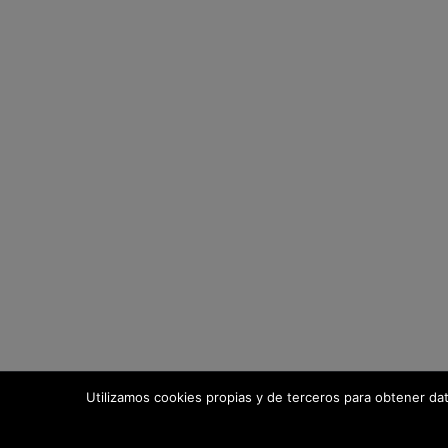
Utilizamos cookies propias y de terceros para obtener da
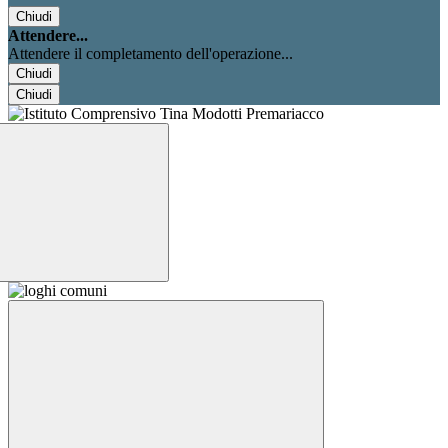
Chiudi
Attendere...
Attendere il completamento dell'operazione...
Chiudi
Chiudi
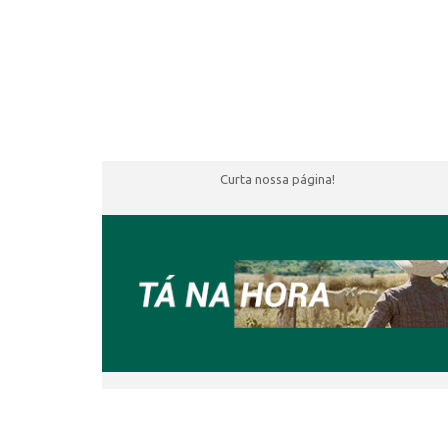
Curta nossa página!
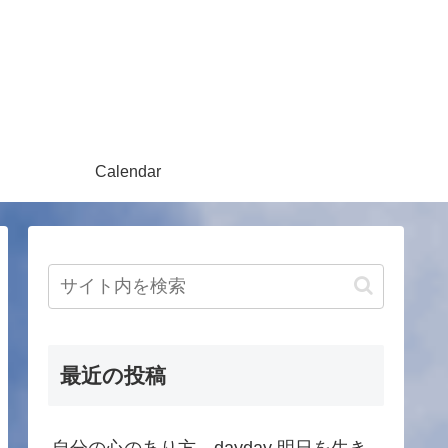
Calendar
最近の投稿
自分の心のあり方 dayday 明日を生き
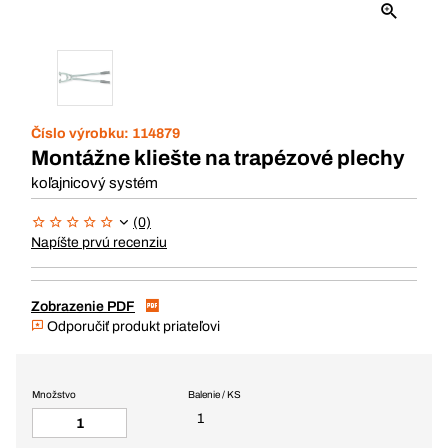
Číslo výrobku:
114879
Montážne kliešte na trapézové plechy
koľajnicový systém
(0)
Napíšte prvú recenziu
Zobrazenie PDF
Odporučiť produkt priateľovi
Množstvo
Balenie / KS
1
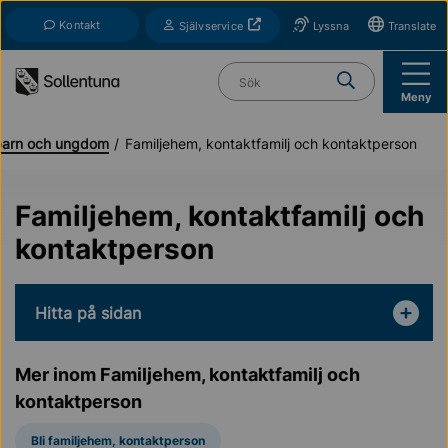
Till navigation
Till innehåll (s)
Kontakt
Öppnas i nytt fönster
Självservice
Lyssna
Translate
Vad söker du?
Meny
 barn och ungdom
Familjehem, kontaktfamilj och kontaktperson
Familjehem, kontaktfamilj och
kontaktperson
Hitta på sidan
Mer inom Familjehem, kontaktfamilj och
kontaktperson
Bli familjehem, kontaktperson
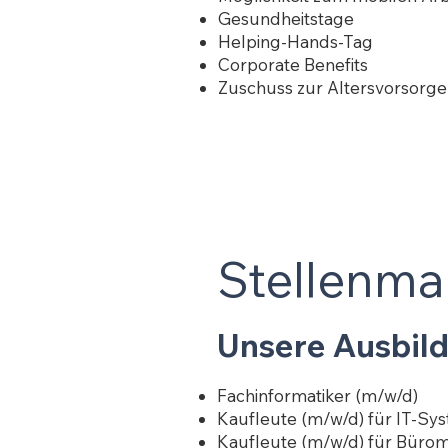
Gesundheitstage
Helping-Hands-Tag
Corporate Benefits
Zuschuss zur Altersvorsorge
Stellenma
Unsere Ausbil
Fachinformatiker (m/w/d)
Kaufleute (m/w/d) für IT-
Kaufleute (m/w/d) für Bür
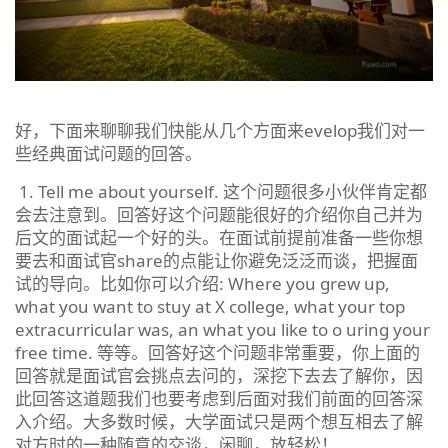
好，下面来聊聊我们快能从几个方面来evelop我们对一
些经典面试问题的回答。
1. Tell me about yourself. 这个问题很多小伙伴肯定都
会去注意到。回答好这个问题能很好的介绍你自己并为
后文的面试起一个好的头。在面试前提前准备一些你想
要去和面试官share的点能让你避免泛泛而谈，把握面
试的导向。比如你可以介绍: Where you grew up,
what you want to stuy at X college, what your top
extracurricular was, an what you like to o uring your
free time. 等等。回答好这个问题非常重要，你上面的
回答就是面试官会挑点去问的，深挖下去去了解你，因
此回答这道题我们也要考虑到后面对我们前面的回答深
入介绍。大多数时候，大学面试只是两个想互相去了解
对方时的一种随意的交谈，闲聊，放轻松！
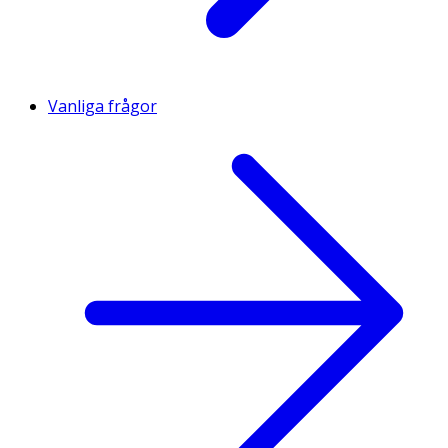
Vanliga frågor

----------

TASK BRIEF —
Copy out each line of the data that holds the string "kontaktperson".

WORKED SOLUTION —
Familjehem, kontaktfamilj och kontaktperson
kontaktperson
kontaktperson
Bli familjehem, kontaktperson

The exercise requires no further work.